> _WHAT IS EXPECTED_
Return each line in the records below that includes "will".

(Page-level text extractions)
++++
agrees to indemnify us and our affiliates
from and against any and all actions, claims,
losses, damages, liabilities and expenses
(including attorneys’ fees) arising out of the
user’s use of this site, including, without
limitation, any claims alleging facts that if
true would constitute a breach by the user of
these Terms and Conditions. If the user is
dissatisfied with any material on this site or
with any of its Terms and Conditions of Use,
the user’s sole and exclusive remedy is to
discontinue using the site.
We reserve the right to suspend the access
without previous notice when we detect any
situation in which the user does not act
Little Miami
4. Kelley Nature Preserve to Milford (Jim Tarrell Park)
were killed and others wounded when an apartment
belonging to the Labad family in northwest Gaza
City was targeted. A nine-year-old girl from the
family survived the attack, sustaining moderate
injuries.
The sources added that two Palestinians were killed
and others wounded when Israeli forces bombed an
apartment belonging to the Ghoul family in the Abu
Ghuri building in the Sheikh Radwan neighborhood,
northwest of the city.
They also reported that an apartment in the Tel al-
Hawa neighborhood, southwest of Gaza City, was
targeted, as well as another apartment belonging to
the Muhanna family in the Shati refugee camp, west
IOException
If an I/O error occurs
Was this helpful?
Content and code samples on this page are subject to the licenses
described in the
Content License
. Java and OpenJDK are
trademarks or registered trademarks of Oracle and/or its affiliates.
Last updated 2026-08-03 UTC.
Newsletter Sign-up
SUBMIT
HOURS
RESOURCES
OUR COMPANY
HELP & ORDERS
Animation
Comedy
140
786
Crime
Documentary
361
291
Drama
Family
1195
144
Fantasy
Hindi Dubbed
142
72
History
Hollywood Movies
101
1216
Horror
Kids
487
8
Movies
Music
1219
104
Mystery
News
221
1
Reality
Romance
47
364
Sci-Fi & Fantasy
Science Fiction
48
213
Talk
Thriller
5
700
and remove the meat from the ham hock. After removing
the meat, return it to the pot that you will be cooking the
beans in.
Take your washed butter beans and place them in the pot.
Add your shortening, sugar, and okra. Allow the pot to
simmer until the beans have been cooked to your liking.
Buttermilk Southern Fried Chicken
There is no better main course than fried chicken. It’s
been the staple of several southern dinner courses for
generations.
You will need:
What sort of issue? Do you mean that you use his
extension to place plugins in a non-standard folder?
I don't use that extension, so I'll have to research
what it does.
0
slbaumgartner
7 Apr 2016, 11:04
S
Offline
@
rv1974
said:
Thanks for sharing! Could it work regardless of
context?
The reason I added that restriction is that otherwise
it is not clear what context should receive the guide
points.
++++
> _WRITTEN RESPONSE_
the meat, return it to the pot that you will be cooking the
You will need:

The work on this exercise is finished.